Take the given expression –
$af(x) + bf\left( {\dfrac{1}{x}} \right) = \dfrac{1}{x} - 5$ .... (A)
Replace $x$ by $\left( {\dfrac{1}{x}} \right)$ in the above equation –
$\Rightarrow af\left( {\dfrac{1}{x}} \right) + bf\left( x \right) = x - 5$ .... (B)
Multiply Equation (A) with “a” on both the sides of the equation –
$a\left[ {af(x) + bf\left( {\dfrac{1}{x}} \right)} \right] = a\left[ {\dfrac{1}{x} - 5} \right]$
Simplify the above equation –
$\Rightarrow \left[ {{a^2}f(x) + abf\left( {\dfrac{1}{x}} \right)} \right] = \left[ {\dfrac{a}{x} - 5a} \right]$ ..... (C)
Multiply Equation (B) with “b” on both the sides of the equation –
$\Rightarrow b\left[ {af\left( {\dfrac{1}{x}} \right) + bf\left( x \right)} \right] = b\left[ {x - 5} \right]$
Simplify the above equation –
$\Rightarrow \left[ {abf\left( {\dfrac{1}{x}} \right) + {b^2}f\left( x \right)} \right] = \left[ {bx - 5b} \right]$ ..... (D)
Subtract equation (D) from the equation (C)
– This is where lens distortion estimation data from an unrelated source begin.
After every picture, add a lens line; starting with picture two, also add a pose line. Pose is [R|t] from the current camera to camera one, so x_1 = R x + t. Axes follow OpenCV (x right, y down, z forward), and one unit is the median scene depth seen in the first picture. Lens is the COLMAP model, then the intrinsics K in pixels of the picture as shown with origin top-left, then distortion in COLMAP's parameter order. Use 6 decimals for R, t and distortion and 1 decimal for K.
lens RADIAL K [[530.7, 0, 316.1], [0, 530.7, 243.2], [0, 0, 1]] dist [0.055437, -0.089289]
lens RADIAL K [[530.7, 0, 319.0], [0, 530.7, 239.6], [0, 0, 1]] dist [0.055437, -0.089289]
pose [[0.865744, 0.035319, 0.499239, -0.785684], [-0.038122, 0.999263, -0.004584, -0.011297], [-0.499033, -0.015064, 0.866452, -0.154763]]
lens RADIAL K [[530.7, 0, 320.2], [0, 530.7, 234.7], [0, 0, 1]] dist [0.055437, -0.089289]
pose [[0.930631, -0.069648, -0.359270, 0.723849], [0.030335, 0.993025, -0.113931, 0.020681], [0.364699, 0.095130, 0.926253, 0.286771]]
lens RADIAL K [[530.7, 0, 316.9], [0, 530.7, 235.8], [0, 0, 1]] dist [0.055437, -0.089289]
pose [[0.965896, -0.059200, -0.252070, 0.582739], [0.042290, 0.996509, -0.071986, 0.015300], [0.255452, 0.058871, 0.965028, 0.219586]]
$\Rightarrow \left[ {{a^2}f(x) + abf\left( {\dfrac{1}{x}} \right)} \right] - \left[ {abf\left( {\dfrac{1}{x}} \right) + {b^2}f\left( x \right)} \right] = \left[ {\dfrac{a}{x} - 5a} \right] - \left[ {bx - 5b} \right]$
When you open the brackets and if there is a negative sign outside it, then the sign of all the terms inside the bracket changes. Positive term becomes negative and negative term becomes positive.
$\Rightarrow {a^2}f(x) + abf\left( {\dfrac{1}{x}} \right) - abf\left( {\dfrac{1}{x}} \right) - {b^2}f\left( x \right) = \dfrac{a}{x} - 5a - bx + 5b$
Make pair of like terms in the above equation –
$\Rightarrow \underline {{a^2}f(x) - {b^2}f\left( x \right)} + \underline {abf\left( {\dfrac{1}{x}} \right) - abf\left( {\dfrac{1}{x}} \right)} = \dfrac{a}{x} - 5a - bx + 5b$
Like terms with equal values and opposite sign cancel each other.
$\Rightarrow \left( {{a^2} - {b^2}} \right)f\left( x \right) = \dfrac{a}{x} - 5a - bx + 5b$
The above equation can be written as –
$\Rightarrow \left( {{a^2} - {b^2}} \right)f\left( x \right) = \left[ {\dfrac{a}{x} - 5a - bx + 5b} \right]$
When the term multiplicative on one side is moved to the opposite side then it goes to the denominator on the opposite side.
$\Rightarrow f\left( x \right) = \dfrac{{\left[ {\dfrac{a}{x} - 5a - bx + 5b} \right]}}{{\left( {{a^2} - {b^2}} \right)}}$
This is the required solution.
So, the correct answer is “ $\Rightarrow f\left( x \right) = \dfrac{{\left[ {\dfrac{a}{x} - 5a - bx + 5b} \right]}}{{\left( {{a^2} - {b^2}} \right)}}$ ”.

Note: Be very careful while simplifying the terms. When you open the brackets and there is a negative sign outside the bracket then the sign of the terms inside the bracket will be changed. Positive terms will become negative and negative terms become positive. Also, remember when there is a positive sign outside the bracket then the sign of the terms inside the bracket do not change.